**Quoted passage**.

★ ★ ★ ★ ★ ★ ★

We were in the emergency room because my one-year-old daughter had burned her hand on some oven-baked mashed potatoes. It was 2009. Norah was on my lap, her small hand red and blistered, short brown hair curling just a bit on the end, her face red and flustered and heartbreaking. Her long, deep, cries had softened to sorrowful sounds. Across from me was a nurse with brown hair and blue scrubs. I was holding Norah’s burned hand out for her to examine, but the little girl was fighting, and I couldn’t tell if she was afraid the nurse would hurt her more, or if she just didn’t want to show a stranger what happened, but what I do know is that I felt a deep sorrow in the pit of my stomach when I looked at her small blistering hand.
Two hours earlier we were about to have dinner as a family. At the time, we were living in Minnesota. My wife and I were both 26, and I was in graduate school. Mel was trying a new recipe for buttery baked mashed potatoes. They were cooked at 450 degrees, and most of the evening they smelled wonderful. Mel set the pan of potatoes on the table, and then scooped some into a bowl so they could cool. Norah was in the high chair, and Mel set everything out of reach. Norah reached out for the bowl of potatoes, and Tristan, Norah’s three-year-old doting brother, pushed the bowl within reach, and Norah, a mighty lover of mashed potatoes, stuck her hand into the bowl. She let out a long cry and held out her hand.
I know my children’s cries. I know whey they are crying for attention, and I know when they are crying because of injustice, and I know when they are crying because of a scuffed knee. But I’d never heard anything quite like the way Norah cried after burning her hand. It was both deep and high. It was filled with panic and sorrow. It was a mix of tones and pitches, and it set off something inside me that I couldn’t explain. Never in my life have I wanted so badly to reach inside and take away someone’s pain. I never wanted to hear that sound again.

★ ★ ★ ★ ★ ★ ★

Data items
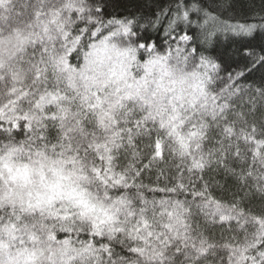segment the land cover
I'll list each match as a JSON object with an SVG mask.
<instances>
[{
    "label": "snow or ice",
    "instance_id": "obj_1",
    "mask_svg": "<svg viewBox=\"0 0 264 264\" xmlns=\"http://www.w3.org/2000/svg\"><path fill=\"white\" fill-rule=\"evenodd\" d=\"M0 264H264V0H0Z\"/></svg>",
    "mask_w": 264,
    "mask_h": 264
}]
</instances>
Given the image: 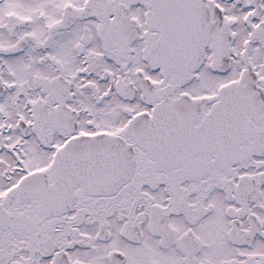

★ ★ ★ ★ ★ ★ ★

**What you need to do**.
**1.** Answer these questions about the story of Norah's burned hand:
(a) In what year did the emergency room visit take place?
(b) At what temperature were the mashed potatoes cooked?
(c) How old was Tristan?
**2.** Carry the story of Norah's burned hand forward from its last sentence.

**Answers**.
**1.**
(a) 2009
(b) 450 degrees
(c) Three years old

**2.**
We rinsed Norah hand’s off in warm water, called a nurse hotline, and were advised to take Norah to the emergency room. This was our first visit to the emergency room with a child. At the time, I recall assuming that Tristan would be the first to make a visit. He was the rambunctious boy in the family, but instead it was Norah, our chubby-faced, soft-mannered little girl.
We were in the waiting room for some time, Norah on her mother’s lap, snuggled into Mel’s chest, whimpering, her hand folded down in a hook shape. It was bright red, and sad, and by the time we made it into the emergency room, I was a mess of emotions. I wondered if her hand would be permanently scarred. I wondered how long her recovery would be. I wondered if they were going to accuse us of being negligent parents. I thought about the moment the accident happened, I traced it back, and wondered how I could have stopped it. Perhaps I was negligent.
I told our story to the nurse in ums and ohs. I over explained, and asked a lot of questions as I spoke. I have to assume that I sounded like a nervous wreck.
The nurse listened. She told us that things like this happen. She told a story of when her young son was burned on a fireplace. A doctor came in. He was dark-haired with a large mid section. He examined the hand, recommended it be cleaned and covered with ointment and wrapped. He said she would heal up in a few weeks.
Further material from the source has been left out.